# Data for this exercise start

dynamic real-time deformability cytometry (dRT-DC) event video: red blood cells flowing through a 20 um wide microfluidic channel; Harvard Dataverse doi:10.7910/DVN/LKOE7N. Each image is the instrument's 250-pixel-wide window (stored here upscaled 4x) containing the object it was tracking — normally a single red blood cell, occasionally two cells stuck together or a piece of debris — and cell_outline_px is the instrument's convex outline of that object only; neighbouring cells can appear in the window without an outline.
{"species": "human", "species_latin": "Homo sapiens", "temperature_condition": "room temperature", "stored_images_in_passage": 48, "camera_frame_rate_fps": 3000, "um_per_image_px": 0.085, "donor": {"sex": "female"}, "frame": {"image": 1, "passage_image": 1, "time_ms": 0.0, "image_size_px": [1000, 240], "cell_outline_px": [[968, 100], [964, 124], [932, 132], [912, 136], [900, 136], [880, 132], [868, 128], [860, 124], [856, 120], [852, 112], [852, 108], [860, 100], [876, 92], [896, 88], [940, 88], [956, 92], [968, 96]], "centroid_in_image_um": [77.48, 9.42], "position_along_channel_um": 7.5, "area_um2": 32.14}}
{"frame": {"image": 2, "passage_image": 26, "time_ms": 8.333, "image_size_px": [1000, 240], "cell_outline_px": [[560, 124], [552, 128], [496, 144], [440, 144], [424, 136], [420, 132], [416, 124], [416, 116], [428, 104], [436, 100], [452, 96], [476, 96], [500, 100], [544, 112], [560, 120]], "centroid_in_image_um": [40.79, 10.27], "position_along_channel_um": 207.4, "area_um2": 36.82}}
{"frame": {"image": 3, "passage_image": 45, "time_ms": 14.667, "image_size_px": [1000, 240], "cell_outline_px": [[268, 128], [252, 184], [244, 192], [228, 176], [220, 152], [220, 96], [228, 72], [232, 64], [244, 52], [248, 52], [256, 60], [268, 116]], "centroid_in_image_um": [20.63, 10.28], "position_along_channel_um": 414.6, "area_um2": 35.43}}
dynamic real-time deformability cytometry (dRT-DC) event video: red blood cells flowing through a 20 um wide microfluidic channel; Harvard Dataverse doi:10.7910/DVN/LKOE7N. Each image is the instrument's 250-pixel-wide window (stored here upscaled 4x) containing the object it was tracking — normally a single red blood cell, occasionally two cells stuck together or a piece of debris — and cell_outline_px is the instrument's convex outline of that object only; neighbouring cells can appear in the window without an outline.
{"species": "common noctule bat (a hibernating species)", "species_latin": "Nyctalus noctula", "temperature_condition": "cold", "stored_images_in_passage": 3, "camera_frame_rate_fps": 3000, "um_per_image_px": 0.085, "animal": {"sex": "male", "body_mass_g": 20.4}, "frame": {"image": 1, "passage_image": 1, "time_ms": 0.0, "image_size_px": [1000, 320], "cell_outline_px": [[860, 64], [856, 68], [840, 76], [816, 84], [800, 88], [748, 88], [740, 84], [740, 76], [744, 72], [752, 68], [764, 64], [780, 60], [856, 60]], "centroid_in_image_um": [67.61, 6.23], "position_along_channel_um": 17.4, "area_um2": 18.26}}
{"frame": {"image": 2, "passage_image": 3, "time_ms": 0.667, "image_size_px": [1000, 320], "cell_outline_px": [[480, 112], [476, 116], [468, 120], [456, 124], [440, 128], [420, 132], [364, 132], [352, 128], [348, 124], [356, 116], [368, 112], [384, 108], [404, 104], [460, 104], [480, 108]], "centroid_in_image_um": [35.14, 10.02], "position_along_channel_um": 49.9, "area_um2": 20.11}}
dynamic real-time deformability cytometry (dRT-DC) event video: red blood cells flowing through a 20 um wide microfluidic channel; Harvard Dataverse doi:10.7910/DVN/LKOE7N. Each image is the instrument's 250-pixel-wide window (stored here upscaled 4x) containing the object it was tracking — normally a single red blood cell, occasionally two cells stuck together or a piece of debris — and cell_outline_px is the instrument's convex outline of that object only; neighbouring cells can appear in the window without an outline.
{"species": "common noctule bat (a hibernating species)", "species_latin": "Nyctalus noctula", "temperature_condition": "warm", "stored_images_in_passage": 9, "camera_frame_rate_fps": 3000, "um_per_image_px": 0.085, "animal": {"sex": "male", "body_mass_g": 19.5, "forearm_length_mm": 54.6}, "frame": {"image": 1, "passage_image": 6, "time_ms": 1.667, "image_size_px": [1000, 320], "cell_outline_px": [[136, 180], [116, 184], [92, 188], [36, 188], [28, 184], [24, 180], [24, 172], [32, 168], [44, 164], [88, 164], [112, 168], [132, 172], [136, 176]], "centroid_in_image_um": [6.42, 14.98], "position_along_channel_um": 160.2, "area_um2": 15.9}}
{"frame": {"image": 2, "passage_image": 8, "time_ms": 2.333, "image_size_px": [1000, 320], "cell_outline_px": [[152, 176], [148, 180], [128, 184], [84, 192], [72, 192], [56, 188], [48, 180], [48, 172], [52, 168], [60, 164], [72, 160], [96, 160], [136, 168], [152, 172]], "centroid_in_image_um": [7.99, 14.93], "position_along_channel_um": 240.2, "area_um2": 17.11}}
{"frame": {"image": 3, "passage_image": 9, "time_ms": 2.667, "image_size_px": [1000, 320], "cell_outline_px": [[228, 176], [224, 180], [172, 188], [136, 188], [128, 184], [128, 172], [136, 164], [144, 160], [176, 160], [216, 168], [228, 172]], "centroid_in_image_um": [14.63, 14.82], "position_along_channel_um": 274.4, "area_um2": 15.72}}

# Data for this exercise end

### Stated exercise
Using the material above, print every entry exactly as written.

### Final result
dynamic real-time deformability cytometry (dRT-DC) event video: red blood cells flowing through a 20 um wide microfluidic channel; Harvard Dataverse doi:10.7910/DVN/LKOE7N. Each image is the instrument's 250-pixel-wide window (stored here upscaled 4x) containing the object it was tracking — normally a single red blood cell, occasionally two cells stuck together or a piece of debris — and cell_outline_px is the instrument's convex outline of that object only; neighbouring cells can appear in the window without an outline.
{"species": "human", "species_latin": "Homo sapiens", "temperature_condition": "room temperature", "stored_images_in_passage": 48, "camera_frame_rate_fps": 3000, "um_per_image_px": 0.085, "donor": {"sex": "female"}, "frame": {"image": 1, "passage_image": 1, "time_ms": 0.0, "image_size_px": [1000, 240], "cell_outline_px": [[968, 100], [964, 124], [932, 132], [912, 136], [900, 136], [880, 132], [868, 128], [860, 124], [856, 120], [852, 112], [852, 108], [860, 100], [876, 92], [896, 88], [940, 88], [956, 92], [968, 96]], "centroid_in_image_um": [77.48, 9.42], "position_along_channel_um": 7.5, "area_um2": 32.14}}
{"frame": {"image": 2, "passage_image": 26, "time_ms": 8.333, "image_size_px": [1000, 240], "cell_outline_px": [[560, 124], [552, 128], [496, 144], [440, 144], [424, 136], [420, 132], [416, 124], [416, 116], [428, 104], [436, 100], [452, 96], [476, 96], [500, 100], [544, 112], [560, 120]], "centroid_in_image_um": [40.79, 10.27], "position_along_channel_um": 207.4, "area_um2": 36.82}}
{"frame": {"image": 3, "passage_image": 45, "time_ms": 14.667, "image_size_px": [1000, 240], "cell_outline_px": [[268, 128], [252, 184], [244, 192], [228, 176], [220, 152], [220, 96], [228, 72], [232, 64], [244, 52], [248, 52], [256, 60], [268, 116]], "centroid_in_image_um": [20.63, 10.28], "position_along_channel_um": 414.6, "area_um2": 35.43}}
dynamic real-time deformability cytometry (dRT-DC) event video: red blood cells flowing through a 20 um wide microfluidic channel; Harvard Dataverse doi:10.7910/DVN/LKOE7N. Each image is the instrument's 250-pixel-wide window (stored here upscaled 4x) containing the object it was tracking — normally a single red blood cell, occasionally two cells stuck together or a piece of debris — and cell_outline_px is the instrument's convex outline of that object only; neighbouring cells can appear in the window without an outline.
{"species": "common noctule bat (a hibernating species)", "species_latin": "Nyctalus noctula", "temperature_condition": "cold", "stored_images_in_passage": 3, "camera_frame_rate_fps": 3000, "um_per_image_px": 0.085, "animal": {"sex": "male", "body_mass_g": 20.4}, "frame": {"image": 1, "passage_image": 1, "time_ms": 0.0, "image_size_px": [1000, 320], "cell_outline_px": [[860, 64], [856, 68], [840, 76], [816, 84], [800, 88], [748, 88], [740, 84], [740, 76], [744, 72], [752, 68], [764, 64], [780, 60], [856, 60]], "centroid_in_image_um": [67.61, 6.23], "position_along_channel_um": 17.4, "area_um2": 18.26}}
{"frame": {"image": 2, "passage_image": 3, "time_ms": 0.667, "image_size_px": [1000, 320], "cell_outline_px": [[480, 112], [476, 116], [468, 120], [456, 124], [440, 128], [420, 132], [364, 132], [352, 128], [348, 124], [356, 116], [368, 112], [384, 108], [404, 104], [460, 104], [480, 108]], "centroid_in_image_um": [35.14, 10.02], "position_along_channel_um": 49.9, "area_um2": 20.11}}
dynamic real-time deformability cytometry (dRT-DC) event video: red blood cells flowing through a 20 um wide microfluidic channel; Harvard Dataverse doi:10.7910/DVN/LKOE7N. Each image is the instrument's 250-pixel-wide window (stored here upscaled 4x) containing the object it was tracking — normally a single red blood cell, occasionally two cells stuck together or a piece of debris — and cell_outline_px is the instrument's convex outline of that object only; neighbouring cells can appear in the window without an outline.
{"species": "common noctule bat (a hibernating species)", "species_latin": "Nyctalus noctula", "temperature_condition": "warm", "stored_images_in_passage": 9, "camera_frame_rate_fps": 3000, "um_per_image_px": 0.085, "animal": {"sex": "male", "body_mass_g": 19.5, "forearm_length_mm": 54.6}, "frame": {"image": 1, "passage_image": 6, "time_ms": 1.667, "image_size_px": [1000, 320], "cell_outline_px": [[136, 180], [116, 184], [92, 188], [36, 188], [28, 184], [24, 180], [24, 172], [32, 168], [44, 164], [88, 164], [112, 168], [132, 172], [136, 176]], "centroid_in_image_um": [6.42, 14.98], "position_along_channel_um": 160.2, "area_um2": 15.9}}
{"frame": {"image": 2, "passage_image": 8, "time_ms": 2.333, "image_size_px": [1000, 320], "cell_outline_px": [[152, 176], [148, 180], [128, 184], [84, 192], [72, 192], [56, 188], [48, 180], [48, 172], [52, 168], [60, 164], [72, 160], [96, 160], [136, 168], [152, 172]], "centroid_in_image_um": [7.99, 14.93], "position_along_channel_um": 240.2, "area_um2": 17.11}}
{"frame": {"image": 3, "passage_image": 9, "time_ms": 2.667, "image_size_px": [1000, 320], "cell_outline_px": [[228, 176], [224, 180], [172, 188], [136, 188], [128, 184], [128, 172], [136, 164], [144, 160], [176, 160], [216, 168], [228, 172]], "centroid_in_image_um": [14.63, 14.82], "position_along_channel_um": 274.4, "area_um2": 15.72}}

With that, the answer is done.